YPF has focused for many years on supplying the domestic market, given that it is the biggest refiner in the country.

But with plans to double its own crude production to 450,000 b/d by 2027, the company will soon be running a surplus over its 320,000 b/d of installed refining capacity so that it can step up exports. YPF was producing 226,000 b/d of crude in 2022, according to company data.

Iuliano said Argentina's crude production, led by Vaca Muerta, is on track to reach 1.2 million b/d in the next few years, up from 627,000 b/d in February of this year, which is already more than the 550,000 b/d of average demand.

Atlantic pipeline project

Iuliano said the most competitive transport project in its portfolio is what the company has dubbed Vaca Muerta Sur, the $1.2 billion investment to build a 380,000 b/d pipeline and port facilities on the Atlantic.

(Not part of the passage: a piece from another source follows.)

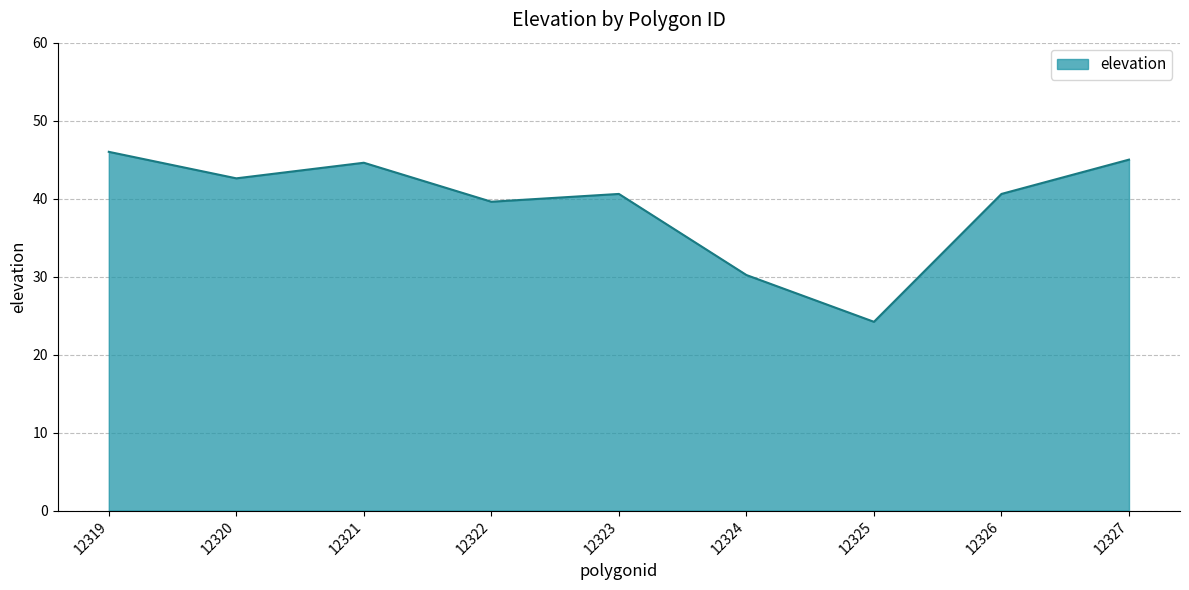

The value at 12321 is 59.1. True or false?

False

This will allow the company to load crude on VLCCs, which can transport "practically double" that of Suezmax and Panamax carriers, he said.

"This dramatically cuts the costs of logistics and transport," Iuliano said.

Ample export opportunities

At the event, Bob Dudley, chairman of the Oil and Gas Climate Initiative and a former president and CEO of BP, said Argentina has plentiful opportunities to export given its access to both the Atlantic and Pacific oceans.

"Argentina has got some geographical advantages," he said. "It can take oil or gas and take it out into the Atlantic basins, and it can go anywhere."

The country also has access via Chile or around Cape Horn to the Pacific basins, where there is potential for increasing oil exports given the growing tensions between China and the West, Dudley added.

"China, Korea, Japan and all those countries would really be interested in products," he said. "Putting oil out into the Pacific has a lot of advantages. This is a real blessing for Argentina."